Have you ever heard of L Hopital's rule? Basically if you have a limit of a ratio you can take the derivative of the top and bottom pieces separately and it it will still result in the same limit.

For your first one you have:

derivative of top: 1/2*(x-2)^(-1/2) + 1/2*(6-x)^(-1/2)
derivative of bottom: 1

limit x->3 = 1/2*(3-2)^(-1/2) + 1/2*(6-3)^(-1/2)
= 1/2*(1) + 1/2*(1/sqrt(3))
= 1/2 + 1/(2*sqrt(3))

I'm not going to do the second one because it's your homework, and math is a bitch to type out.

*sob* can you help me w/ derivatives? i totally suck! i have like a 35% in calc ;_;

[qwertysaur]

Have you ever heard of L Hopital's rule? Basically if you have a limit of a ratio you can take the derivative of the top and bottom pieces separately and it it will still result in the same limit.

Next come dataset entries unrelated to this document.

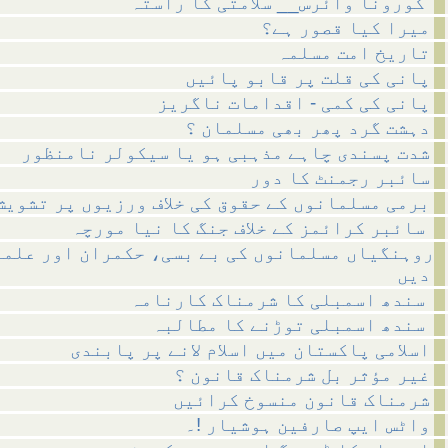
کورونا وائرس__ سلامتی کا راستہ
میرا کیا قصور ہے؟
تاریخ امت مسلمہ
پانی کی قلت پر قابو پائیں
پانی کی کمی - اقدامات ناگریز
دہشت گرد پھر بھی مسلمان ؟
شدت پسندی چاہے مذہبی ہو یا سیکولر نامنظور
سائبر رجمنٹ کا دور
برمی مسلمانوں کے حقوق کی خلاف ورزیوں پر تشویش
سائبر کرائمز کے خلاف جنگ کا نیا مورچہ
روہنگیاں مسلمانوں کی بے بسی، حکمران اور علما
دیں
سندھ اسمبلی کا شرمناک کارنامہ
سندھ اسمبلی توڑنے کا مطالبہ
اسلامی پاکستان میں اسلام لانے پر پابندی
غیر مؤثر بل شرمناک قانون ؟
شرمناک قانون منسوخ کرائیں
واٹس ایپ صارفین ہوشیار !۔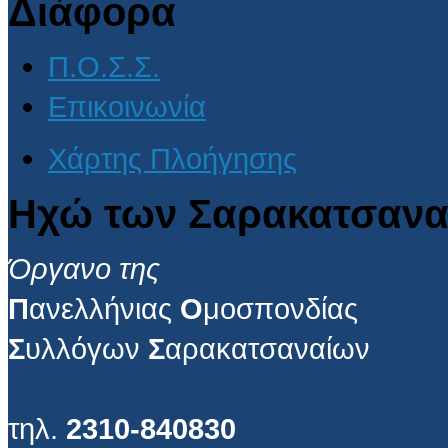
Διάφορα
Π.Ο.Σ.Σ.
Επικοινωνία
Χάρτης Πλοήγησης
Ηχώ των Σαρακατσανα
Όργανο της
Π
ανελλήνιας
Ο
μοσπονδίας
Σ
υλλόγων
Σ
αρακατσαναίων
τηλ.
2310-840830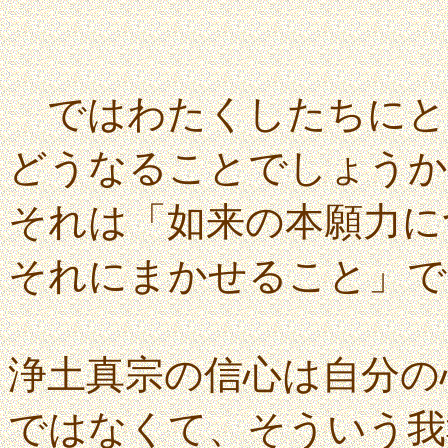
ではわたくしたちにと
どうなることでしょうか
それは「如来の本願力に
それにまかせること」で
浄土真宗の信心は自分の
ではなくて、そういう我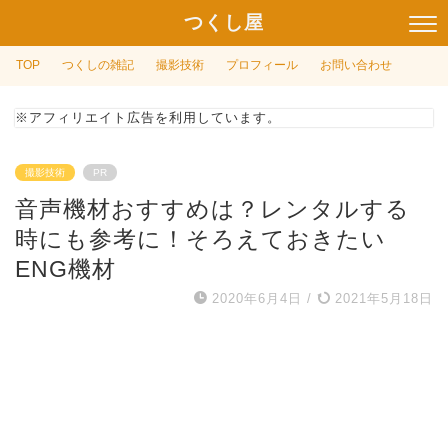
つくし屋
TOP
つくしの雑記
撮影技術
プロフィール
お問い合わせ
※アフィリエイト広告を利用しています。
撮影技術
PR
音声機材おすすめは？レンタルする
時にも参考に！そろえておきたい
ENG機材
2020年6月4日
/
2021年5月18日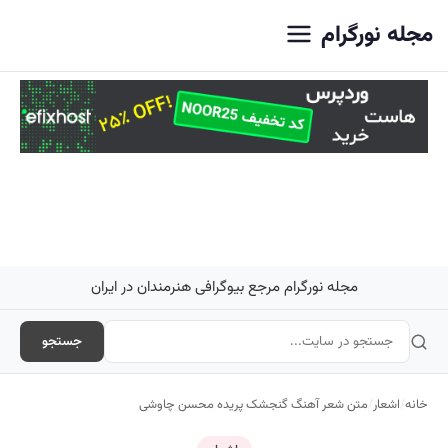
اصلی
مجله نورگرام
مجله نورگرام مرجع بیوگرافی هنرمندان در ایران
جستجو
خانه
/
اشعار
/
متن شعر آهنگ گنجشک پریده محسن چاوشی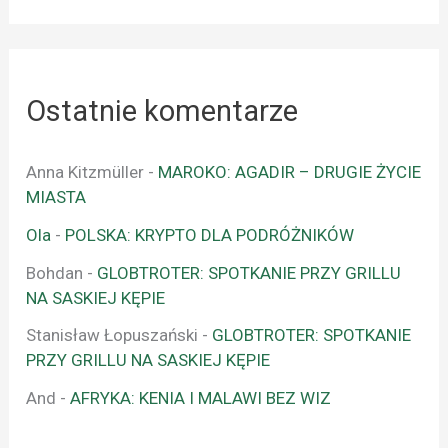
Ostatnie komentarze
Anna Kitzmüller
-
MAROKO: AGADIR – DRUGIE ŻYCIE
MIASTA
Ola
-
POLSKA: KRYPTO DLA PODRÓŻNIKÓW
Bohdan
-
GLOBTROTER: SPOTKANIE PRZY GRILLU
NA SASKIEJ KĘPIE
Stanisław Łopuszański
-
GLOBTROTER: SPOTKANIE
PRZY GRILLU NA SASKIEJ KĘPIE
And
-
AFRYKA: KENIA I MALAWI BEZ WIZ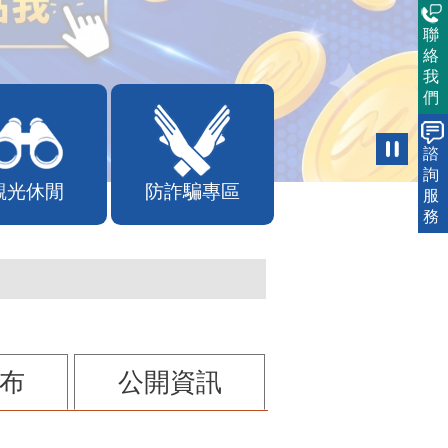
聯
絡
我
們
諮
詢
觀光休閒
防詐騙專區
服
務
布
公開資訊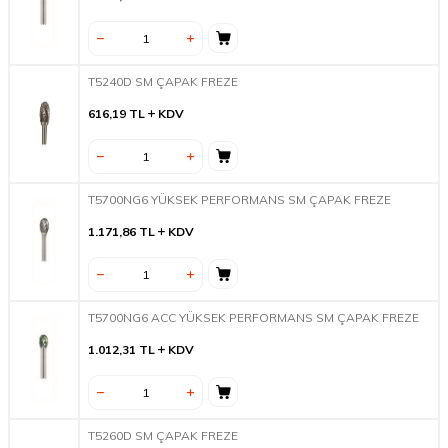
T5240D SM ÇAPAK FREZE
616,19
TL
KDV
T5700NG6 YÜKSEK PERFORMANS SM ÇAPAK FREZE
1.171,86
TL
KDV
T5700NG6 ACC YÜKSEK PERFORMANS SM ÇAPAK FREZE
1.012,31
TL
KDV
T5260D SM ÇAPAK FREZE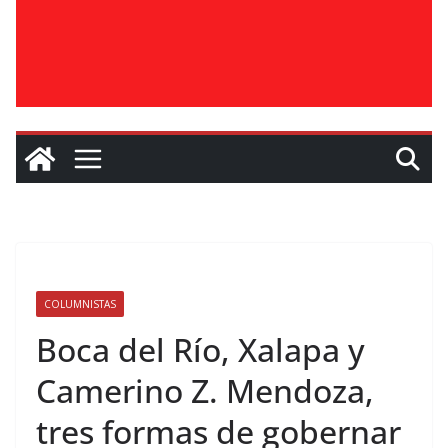
COLUMNISTAS
Boca del Río, Xalapa y
Camerino Z. Mendoza,
tres formas de gobernar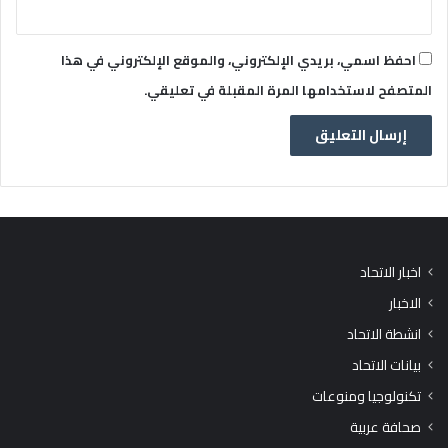
احفظ اسمي، بريدي الإلكتروني، والموقع الإلكتروني في هذا
المتصفح لاستخدامها المرة المقبلة في تعليقي.
اخبار الاتحاد
الاخبار
انشطة الاتحاد
بيانات الاتحاد
تكنولوجيا ومنوعات
صحافة عربية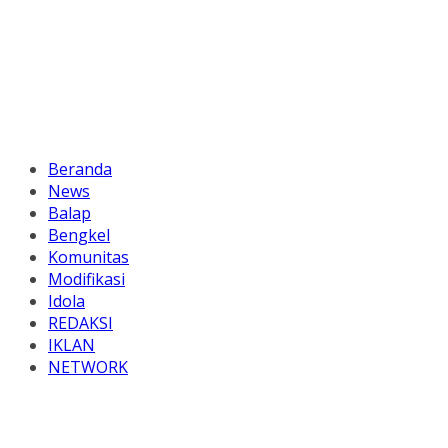
Beranda
News
Balap
Bengkel
Komunitas
Modifikasi
Idola
REDAKSI
IKLAN
NETWORK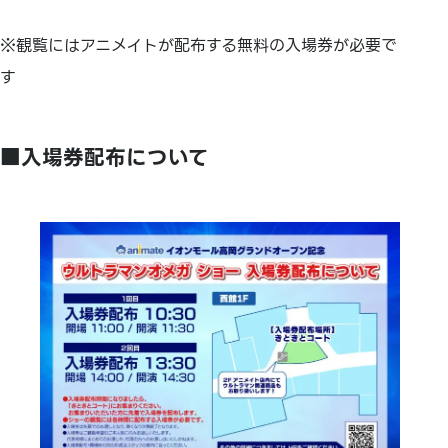
※観覧にはアニメイトが配布する無料の入場券が必要で
す
■入場券配布について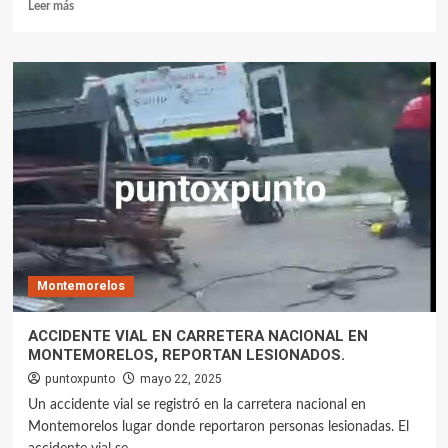
Leer más
Montemorelos
ACCIDENTE VIAL EN CARRETERA NACIONAL EN
MONTEMORELOS, REPORTAN LESIONADOS.
puntoxpunto
mayo 22, 2025
Un accidente vial se registró en la carretera nacional en
Montemorelos lugar donde reportaron personas lesionadas. El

For your first one you have:

derivative of top: 1/2*(x-2)^(-1/2) + 1/2*(6-x)^(-1/2)
derivative of bottom: 1

limit x->3 = 1/2*(3-2)^(-1/2) + 1/2*(6-3)^(-1/2)
= 1/2*(1) + 1/2*(1/sqrt(3))
= 1/2 + 1/(2*sqrt(3))

I'm not going to do the second one because it's your homework, and math is a bitch to type out.

*sob* can you help me w/ derivatives? i totally suck! i have like a 35% in calc ;_;

Sure, just start a new thread and people will awnser your questions.